BEGIN

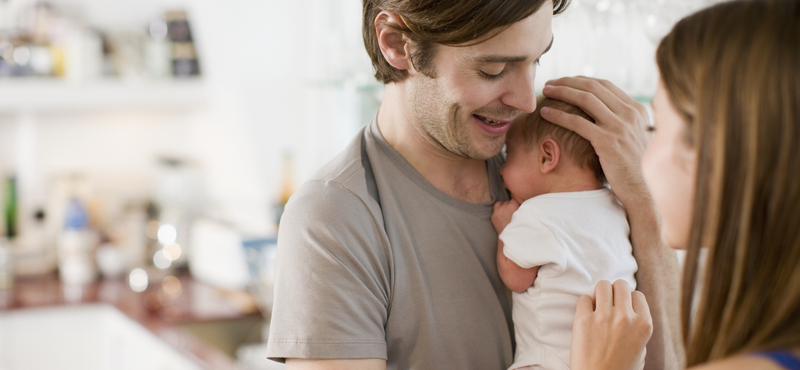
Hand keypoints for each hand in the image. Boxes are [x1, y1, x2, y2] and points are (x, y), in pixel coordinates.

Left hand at [492, 199, 519, 233]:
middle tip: (512, 211)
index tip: (516, 207)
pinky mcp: (493, 217)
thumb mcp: (522, 215)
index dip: (515, 204)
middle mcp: (504, 207)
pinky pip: (495, 211)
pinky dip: (498, 213)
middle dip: (508, 205)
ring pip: (499, 204)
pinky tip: (501, 218)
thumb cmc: (519, 226)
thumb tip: (521, 203)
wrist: (511, 236)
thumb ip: (521, 208)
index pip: (513, 199)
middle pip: (506, 202)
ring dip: (501, 206)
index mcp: (513, 205)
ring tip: (505, 212)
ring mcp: (497, 211)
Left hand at [541, 77, 650, 208]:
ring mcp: (619, 127)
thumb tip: (600, 108)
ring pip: (585, 100)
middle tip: (549, 83)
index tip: (563, 81)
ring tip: (545, 92)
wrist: (638, 190)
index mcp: (636, 109)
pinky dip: (559, 115)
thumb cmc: (629, 166)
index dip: (580, 80)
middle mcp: (630, 114)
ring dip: (561, 92)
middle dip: (567, 82)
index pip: (604, 84)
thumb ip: (620, 120)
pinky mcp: (607, 142)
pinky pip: (578, 122)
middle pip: (593, 88)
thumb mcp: (631, 136)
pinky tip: (545, 112)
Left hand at [570, 280, 652, 369]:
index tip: (622, 310)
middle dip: (614, 292)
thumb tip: (630, 310)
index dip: (628, 301)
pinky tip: (586, 316)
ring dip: (599, 294)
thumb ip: (637, 328)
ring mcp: (604, 318)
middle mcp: (625, 318)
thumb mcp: (640, 350)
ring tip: (597, 307)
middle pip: (621, 285)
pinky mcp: (583, 321)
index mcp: (644, 325)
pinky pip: (583, 298)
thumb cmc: (619, 369)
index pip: (637, 295)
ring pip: (602, 285)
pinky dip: (584, 305)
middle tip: (609, 305)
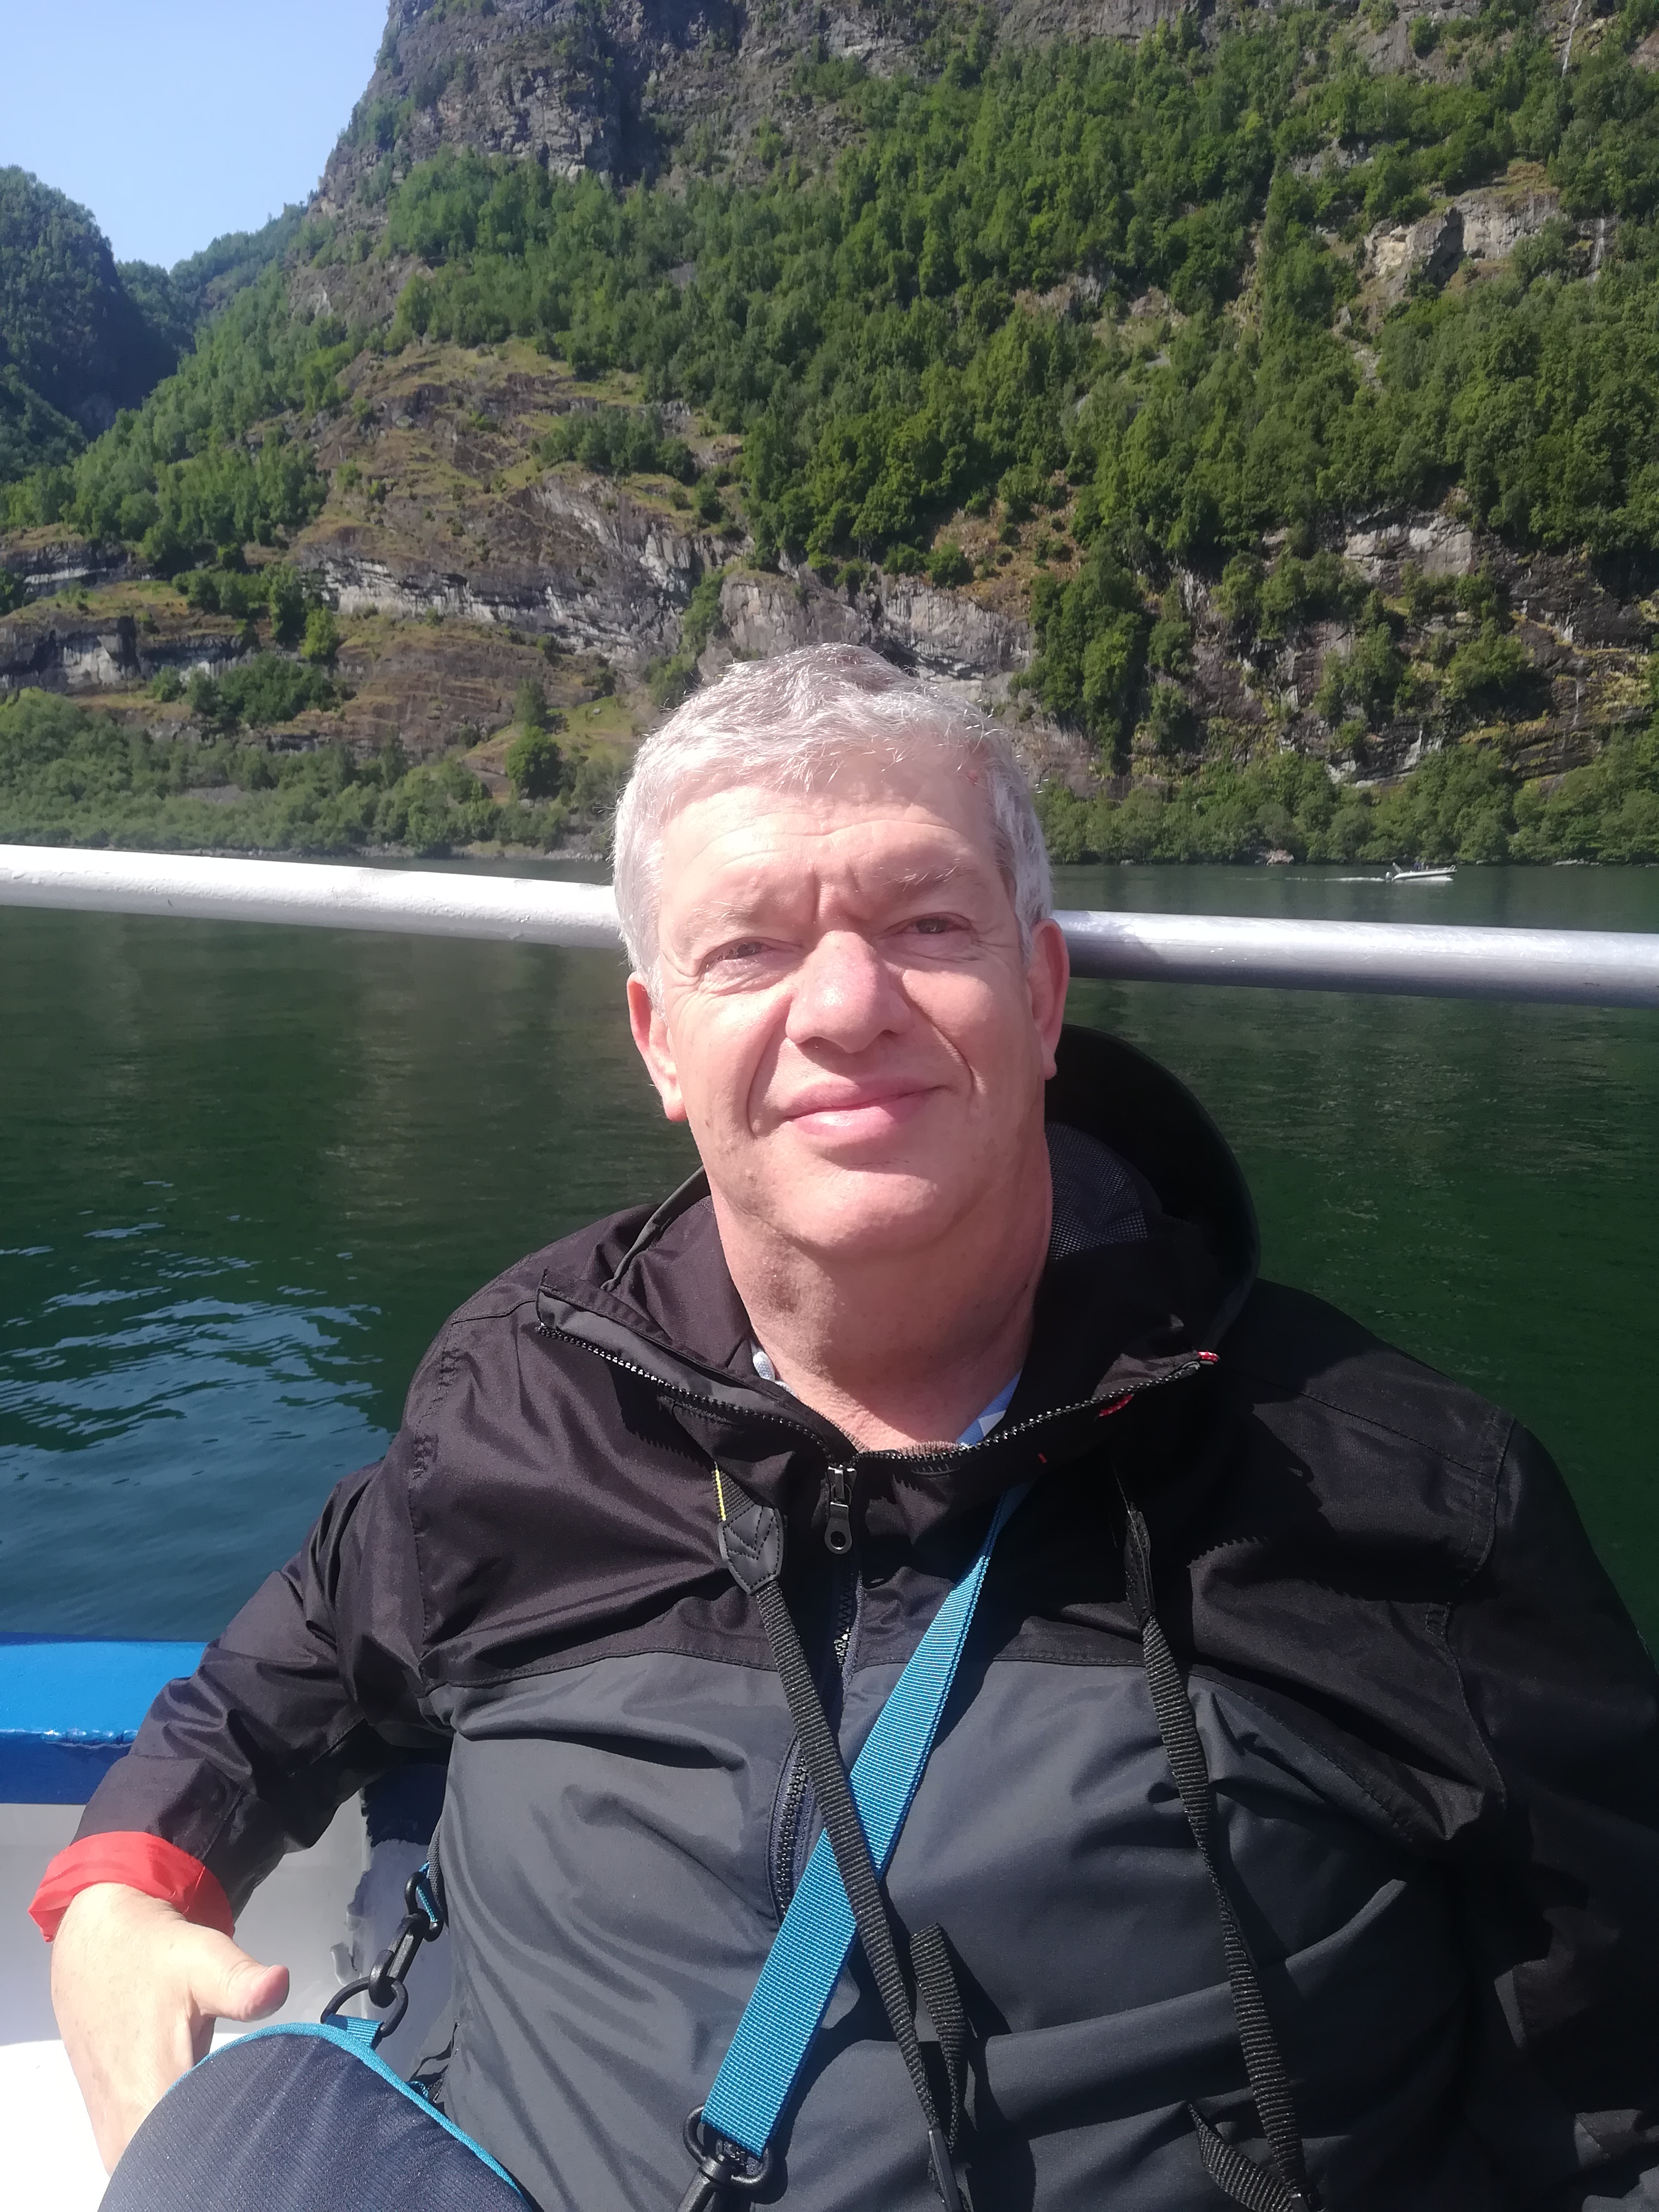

END

**Problem description**
Filter the data, keeping only the lines that contain "ring".

**Task answer**
ring pip: (499, 204)
ring dip: (501, 206)
ring tip: (505, 212)
ring mcp: (497, 211)
ring mcp: (619, 127)
ring pip: (585, 100)
ring tip: (545, 92)
ring dip: (561, 92)
ring dip: (599, 294)
ring mcp: (604, 318)
ring tip: (597, 307)
ring pip: (602, 285)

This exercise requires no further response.